> _练习题 A_
用两句话概括这篇讲 HashSet 拖慢迷宫求解程序的帖子。
> _练习题 B_
接着这篇讲 HashSet 拖慢迷宫求解程序的帖子往下写，从最后一行代码之后继续。

问题

I'm writing an A.I. to solve a "Maze of Life" puzzle. Attempting to store states to a HashSet slows everything down. It's faster to run it without a set of explored states. I'm fairly confident my node (state storage) implements equals and hashCode well as tests show a HashSet doesn't add duplicate states. I may need to rework the hashCode function, but I believe what's slowing it down is the HashSet rehashing and resizing.

I've tried setting the initial capacity to a very large number, but it's still extremely slow:

 val initCapacity = java.lang.Math.pow(initialGrid.width*initialGrid.height,3).intValue()
 val frontier = new QuickQueue[Node](initCapacity)

Here is the quick queue code:

class QuickQueue[T](capacity: Int) {

val hashSet = new HashSet[T](capacity)

(像素坐标记录)
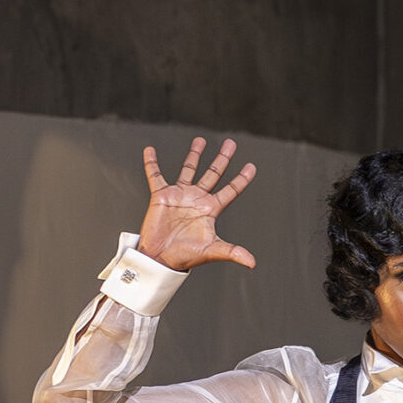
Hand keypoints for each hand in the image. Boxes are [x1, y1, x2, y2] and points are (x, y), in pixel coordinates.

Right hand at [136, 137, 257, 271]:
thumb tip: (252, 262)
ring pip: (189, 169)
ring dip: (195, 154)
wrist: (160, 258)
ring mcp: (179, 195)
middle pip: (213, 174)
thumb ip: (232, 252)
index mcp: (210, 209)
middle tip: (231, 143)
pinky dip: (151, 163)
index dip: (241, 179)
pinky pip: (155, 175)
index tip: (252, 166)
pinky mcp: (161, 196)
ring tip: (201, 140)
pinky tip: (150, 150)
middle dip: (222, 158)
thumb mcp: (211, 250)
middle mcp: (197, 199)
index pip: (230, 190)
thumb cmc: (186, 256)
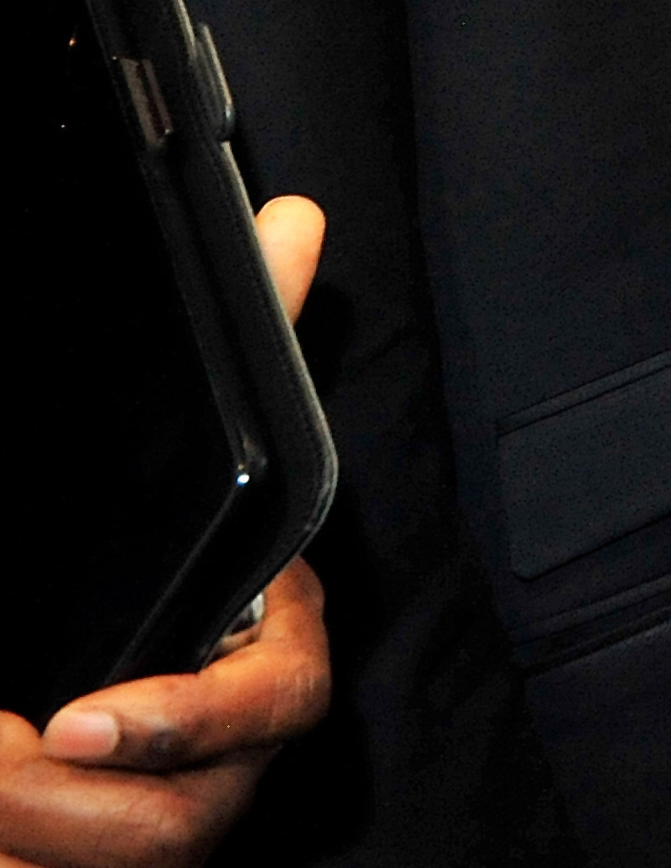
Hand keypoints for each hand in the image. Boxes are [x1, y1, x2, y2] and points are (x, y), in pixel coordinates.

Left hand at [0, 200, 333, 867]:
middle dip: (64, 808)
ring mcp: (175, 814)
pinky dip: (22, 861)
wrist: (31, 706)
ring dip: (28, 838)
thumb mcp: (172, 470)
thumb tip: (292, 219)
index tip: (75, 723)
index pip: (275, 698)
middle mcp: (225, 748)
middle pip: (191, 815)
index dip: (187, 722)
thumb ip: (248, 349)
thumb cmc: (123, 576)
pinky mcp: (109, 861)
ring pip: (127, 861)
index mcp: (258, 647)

---

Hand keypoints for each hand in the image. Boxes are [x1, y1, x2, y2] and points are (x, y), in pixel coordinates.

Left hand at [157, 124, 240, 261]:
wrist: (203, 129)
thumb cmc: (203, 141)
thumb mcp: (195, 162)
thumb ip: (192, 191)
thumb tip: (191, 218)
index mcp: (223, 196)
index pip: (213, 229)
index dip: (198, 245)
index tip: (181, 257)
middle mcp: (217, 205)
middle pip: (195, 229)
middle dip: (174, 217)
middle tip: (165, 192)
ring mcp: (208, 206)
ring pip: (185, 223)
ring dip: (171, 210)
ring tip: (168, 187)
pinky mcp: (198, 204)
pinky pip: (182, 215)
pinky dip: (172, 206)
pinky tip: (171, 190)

...

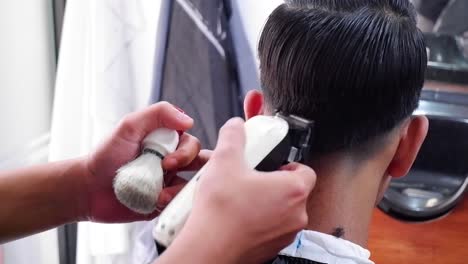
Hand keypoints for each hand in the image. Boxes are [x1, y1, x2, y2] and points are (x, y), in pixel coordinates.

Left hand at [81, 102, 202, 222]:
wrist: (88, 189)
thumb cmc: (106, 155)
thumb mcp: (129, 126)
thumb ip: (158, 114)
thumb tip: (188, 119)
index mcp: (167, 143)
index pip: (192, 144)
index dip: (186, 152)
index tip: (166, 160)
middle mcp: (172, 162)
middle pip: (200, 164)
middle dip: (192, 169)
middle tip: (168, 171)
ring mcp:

> _参考答案 A_
作者在写一个解“Maze of Life”谜题的 A.I.，发现把状态存进 HashSet 会让一切变慢，不用已探索状态的集合反而更快。作者相信节点的 equals 和 hashCode 写得没问题，认为拖慢速度的是 HashSet 的重新哈希和扩容，但把初始容量设得很大之后还是极慢。

> _参考答案 B_
val queue = new Queue[T]
    //methods below

For more info, here is the hash function. I store the grid values in bytes in two arrays and access it using tuples:

override def hashCode(): Int = {
  var sum = Math.pow(grid.goalCoords._1, grid.goalCoords._2).toInt
  for (y <- 0 until grid.height) {
     for (x <- 0 until grid.width) {
        sum += Math.pow(grid((x, y)).doubleValue(), x.toDouble).toInt
     }
     sum += Math.pow(sum, y).toInt
  }
  return sum
}

Any suggestions on how to setup a HashSet that wont slow things down? Maybe another suggestion of how to remember explored states?

P.S. using java.util.HashSet, and even with initial capacity set, it takes 80 seconds vs < 7 seconds w/o the set

回答1:

Okay, for a start, please replace

override def hashCode(): Int =

with

override lazy val hashCode: Int =

so you don't calculate (grid.height*grid.width) floating point powers every time you need to access the hash code. That should speed things up by an enormous amount.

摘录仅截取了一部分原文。